In the latter Lord Denning said:
It is not correct to say that everyone is presumed to know the law. The true proposition is that no man can excuse himself from doing his duty by saying that he did not know the law on the matter. Ignorantia juris neminem excusat . Nor is it correct to say that money paid under a mistake of law can never be recovered back. The true proposition is that money paid under a mistake of law by itself and without more cannot be recovered back … If there is something more in addition to a mistake of law — if there is something in the defendant’s conduct which shows that of the two of them, he is the one primarily responsible for the mistake, — then it may be recovered back … if the responsibility for the mistake lies more on the one than the other — because he has misled the other when he ought to know better — then again they are not in pari delicto and the money can be recovered back.
In the instant case the plaintiff’s solicitor wrote to the defendants asking what was the redemption price of the annuity. The plaintiff’s solicitor could not be expected to know the redemption price. He relied on the defendants to give him the correct figure. Nor could he be expected to anticipate the decision of the Supreme Court in Meade’s Case. It is important to bear in mind that the decision of the Supreme Court reversed that of a High Court judge who thought that the excessive amount of the redemption price of an annuity could not be recovered back from the defendants in that case.
I have no doubt that the plaintiff is entitled to recover the £ 953.53 from the defendants.

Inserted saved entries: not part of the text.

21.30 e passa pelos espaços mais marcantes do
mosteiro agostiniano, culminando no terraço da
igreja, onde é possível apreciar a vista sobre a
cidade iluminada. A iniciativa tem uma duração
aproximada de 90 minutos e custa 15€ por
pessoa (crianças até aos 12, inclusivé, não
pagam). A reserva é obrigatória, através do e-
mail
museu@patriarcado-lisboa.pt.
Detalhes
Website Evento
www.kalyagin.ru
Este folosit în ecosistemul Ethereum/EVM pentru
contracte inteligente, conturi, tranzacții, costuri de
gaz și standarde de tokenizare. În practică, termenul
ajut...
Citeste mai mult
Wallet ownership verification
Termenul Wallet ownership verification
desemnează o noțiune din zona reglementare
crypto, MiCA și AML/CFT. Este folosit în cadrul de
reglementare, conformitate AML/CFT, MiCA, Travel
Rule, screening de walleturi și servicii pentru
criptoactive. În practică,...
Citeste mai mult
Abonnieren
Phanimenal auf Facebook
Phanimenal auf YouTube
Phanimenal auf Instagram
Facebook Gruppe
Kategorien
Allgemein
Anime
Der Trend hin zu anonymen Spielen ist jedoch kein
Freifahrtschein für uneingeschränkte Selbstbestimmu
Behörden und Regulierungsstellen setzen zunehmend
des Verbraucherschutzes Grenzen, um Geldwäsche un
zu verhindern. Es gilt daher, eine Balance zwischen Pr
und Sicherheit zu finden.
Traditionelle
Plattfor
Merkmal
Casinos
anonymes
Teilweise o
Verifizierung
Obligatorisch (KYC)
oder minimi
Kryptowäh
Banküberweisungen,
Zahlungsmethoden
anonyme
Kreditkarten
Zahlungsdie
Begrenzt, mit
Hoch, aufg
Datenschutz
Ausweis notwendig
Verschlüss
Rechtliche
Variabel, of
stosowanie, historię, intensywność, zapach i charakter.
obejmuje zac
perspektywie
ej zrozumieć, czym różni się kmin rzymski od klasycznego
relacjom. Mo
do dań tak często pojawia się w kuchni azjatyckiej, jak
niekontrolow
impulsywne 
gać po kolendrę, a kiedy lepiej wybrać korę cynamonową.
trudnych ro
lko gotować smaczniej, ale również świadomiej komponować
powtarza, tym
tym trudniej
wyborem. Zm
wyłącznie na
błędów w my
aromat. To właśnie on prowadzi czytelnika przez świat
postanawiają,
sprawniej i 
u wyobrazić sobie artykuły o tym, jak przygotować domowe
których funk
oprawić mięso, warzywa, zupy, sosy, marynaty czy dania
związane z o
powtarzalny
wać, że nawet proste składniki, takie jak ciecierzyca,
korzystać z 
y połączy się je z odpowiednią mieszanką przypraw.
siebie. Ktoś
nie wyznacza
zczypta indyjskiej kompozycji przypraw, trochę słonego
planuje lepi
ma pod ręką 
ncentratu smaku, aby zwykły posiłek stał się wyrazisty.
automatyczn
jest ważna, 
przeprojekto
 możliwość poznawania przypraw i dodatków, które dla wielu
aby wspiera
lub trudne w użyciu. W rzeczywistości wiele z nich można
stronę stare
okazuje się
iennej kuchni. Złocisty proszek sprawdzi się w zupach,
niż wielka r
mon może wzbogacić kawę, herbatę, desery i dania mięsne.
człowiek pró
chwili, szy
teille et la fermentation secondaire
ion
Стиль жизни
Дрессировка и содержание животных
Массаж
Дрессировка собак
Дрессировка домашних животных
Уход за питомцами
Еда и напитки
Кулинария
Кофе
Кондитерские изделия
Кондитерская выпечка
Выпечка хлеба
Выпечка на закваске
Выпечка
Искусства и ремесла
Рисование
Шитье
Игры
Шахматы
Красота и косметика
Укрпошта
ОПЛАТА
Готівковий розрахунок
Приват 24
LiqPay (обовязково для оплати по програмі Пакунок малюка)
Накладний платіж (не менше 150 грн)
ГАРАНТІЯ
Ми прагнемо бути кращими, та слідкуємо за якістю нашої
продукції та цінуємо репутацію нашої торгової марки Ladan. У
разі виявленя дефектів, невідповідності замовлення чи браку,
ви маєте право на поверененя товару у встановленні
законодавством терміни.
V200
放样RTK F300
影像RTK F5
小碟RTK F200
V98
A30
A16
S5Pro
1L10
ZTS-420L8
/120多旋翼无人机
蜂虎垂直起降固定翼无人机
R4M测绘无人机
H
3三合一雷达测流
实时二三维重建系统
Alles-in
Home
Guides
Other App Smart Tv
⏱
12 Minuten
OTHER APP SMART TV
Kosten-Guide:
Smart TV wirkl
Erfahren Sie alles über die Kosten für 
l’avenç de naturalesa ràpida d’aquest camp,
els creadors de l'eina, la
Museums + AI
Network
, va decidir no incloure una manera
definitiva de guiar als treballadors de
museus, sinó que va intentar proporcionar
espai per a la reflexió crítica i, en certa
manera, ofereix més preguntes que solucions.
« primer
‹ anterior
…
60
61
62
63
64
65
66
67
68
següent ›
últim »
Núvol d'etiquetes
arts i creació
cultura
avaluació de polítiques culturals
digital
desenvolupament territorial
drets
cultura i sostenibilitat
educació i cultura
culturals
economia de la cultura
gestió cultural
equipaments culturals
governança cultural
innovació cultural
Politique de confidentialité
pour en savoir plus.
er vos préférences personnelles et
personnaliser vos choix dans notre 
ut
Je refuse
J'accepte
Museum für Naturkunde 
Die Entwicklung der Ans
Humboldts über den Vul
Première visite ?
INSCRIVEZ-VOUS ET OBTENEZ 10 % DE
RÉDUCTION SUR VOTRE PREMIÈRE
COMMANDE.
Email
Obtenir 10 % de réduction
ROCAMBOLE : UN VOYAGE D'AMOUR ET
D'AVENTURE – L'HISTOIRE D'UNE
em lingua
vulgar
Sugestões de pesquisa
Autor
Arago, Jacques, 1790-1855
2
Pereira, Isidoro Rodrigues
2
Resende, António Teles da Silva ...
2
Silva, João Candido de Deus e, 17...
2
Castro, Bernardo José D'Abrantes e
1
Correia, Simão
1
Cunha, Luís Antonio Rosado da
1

The answers to the questions posed by the Circuit Court judge should, in my opinion be: (i) The defendants were not entitled to require payment by the plaintiff of the sum actually paid in respect of the redemption of the annuity. (ii) *149 The amount of the redemption price of the annuity was paid under a mistake of law. (iii) £ 953.53, part of the redemption price paid, is recoverable by the plaintiff as personal representative from the defendants.